Tuesday, 18 March 2025


Adjournment

Western Metropolitan Region bus services


David ETTERSHANK

Western Metropolitan Region bus services

David ETTERSHANK (Western Metropolitan) (00:18): (1513) My adjournment is directed to the Minister for Public and Active Transport in the other place. With the federal election fast approaching, politicians have realised that the outer west of Melbourne is one of the country’s fastest growing regions and that its residents are not happy and are eligible to vote. I read recently with great excitement of the $1.1 billion funding announcement to finish an upgrade to the Western Highway between Melton and Caroline Springs, apparently now a key priority for Labor. The federal minister for infrastructure advises that the number of vehicles on that highway will grow to nearly double – that is, 200,000 vehicles per day, hence the upgrade. Huzza, huzza! This is great news – great to see the outer west getting some much-needed attention and great to see that investment in our roads. We need more road infrastructure. Western suburbs residents own on average just under two cars per household because so many live in one of the all-too-prevalent public transport deserts you will find across the region.

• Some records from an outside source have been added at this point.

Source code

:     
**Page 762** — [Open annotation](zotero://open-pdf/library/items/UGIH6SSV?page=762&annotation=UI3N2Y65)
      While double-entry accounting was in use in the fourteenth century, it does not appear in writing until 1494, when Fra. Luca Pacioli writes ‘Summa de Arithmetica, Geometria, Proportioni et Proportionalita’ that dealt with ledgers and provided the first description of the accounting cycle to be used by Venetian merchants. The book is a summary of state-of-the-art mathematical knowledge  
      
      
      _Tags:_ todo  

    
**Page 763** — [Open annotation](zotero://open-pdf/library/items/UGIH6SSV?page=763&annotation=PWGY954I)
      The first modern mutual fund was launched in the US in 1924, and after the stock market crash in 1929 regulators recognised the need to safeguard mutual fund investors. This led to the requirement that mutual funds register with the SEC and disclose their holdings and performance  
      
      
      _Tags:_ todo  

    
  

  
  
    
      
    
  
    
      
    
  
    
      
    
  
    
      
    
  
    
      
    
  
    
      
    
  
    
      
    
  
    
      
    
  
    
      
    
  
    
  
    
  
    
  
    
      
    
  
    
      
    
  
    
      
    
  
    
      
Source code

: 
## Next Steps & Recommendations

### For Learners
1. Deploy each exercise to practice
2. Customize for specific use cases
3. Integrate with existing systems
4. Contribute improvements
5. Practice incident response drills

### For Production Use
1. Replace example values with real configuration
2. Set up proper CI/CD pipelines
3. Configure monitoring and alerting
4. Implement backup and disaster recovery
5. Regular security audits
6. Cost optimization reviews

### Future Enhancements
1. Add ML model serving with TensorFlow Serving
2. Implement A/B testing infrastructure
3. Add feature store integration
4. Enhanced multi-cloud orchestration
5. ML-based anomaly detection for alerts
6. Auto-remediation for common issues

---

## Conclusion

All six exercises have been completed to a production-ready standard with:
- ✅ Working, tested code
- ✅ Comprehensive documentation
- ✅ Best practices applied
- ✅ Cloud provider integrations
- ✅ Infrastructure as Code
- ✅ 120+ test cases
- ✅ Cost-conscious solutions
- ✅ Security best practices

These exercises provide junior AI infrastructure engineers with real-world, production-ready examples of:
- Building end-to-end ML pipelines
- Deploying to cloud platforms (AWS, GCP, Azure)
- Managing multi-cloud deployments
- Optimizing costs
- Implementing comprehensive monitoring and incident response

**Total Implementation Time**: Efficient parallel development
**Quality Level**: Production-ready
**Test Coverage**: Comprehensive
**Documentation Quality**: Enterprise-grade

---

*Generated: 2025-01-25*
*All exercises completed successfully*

The problem is that roads do tend to beget more traffic. Building more roads is guaranteed not to reduce the amount of traffic on our roads. Without sounding ungrateful, I cannot think of a single motorist in the west who is excited by the prospect of 100,000 more motorists being added to the roads they use within five years. On top of that, roads take a long time to build, so any relief is years away. People of the west need transport relief now, not in a decade’s time. So, what about buses? We already have the buses; they are just not being used effectively, with long wait times, unreliable services and tortuous routes that can take hours to get you anywhere. However, we know that a reconfigured bus network would provide public transport to thousands more residents and reduce those wait times to around 10 minutes. Not only would it provide a means to get to work, to school, to shops and to medical appointments, it would also provide tangible cost-of-living relief for households forced to rely on public transport and take some 40,000 cars off the road every day.

CDC manage most of the bus routes in the west. When we raised the possibility of CDC reconfiguring its routes, we were told by the previous public transport minister that it was not possible to even consider upgrading the bus network until CDC contracts had been finalised. Think about that for a moment. Now that those contracts have been bedded down, I ask the minister to provide an update on what is being done to improve bus services and when we will see a comprehensive west and north-west bus reform package.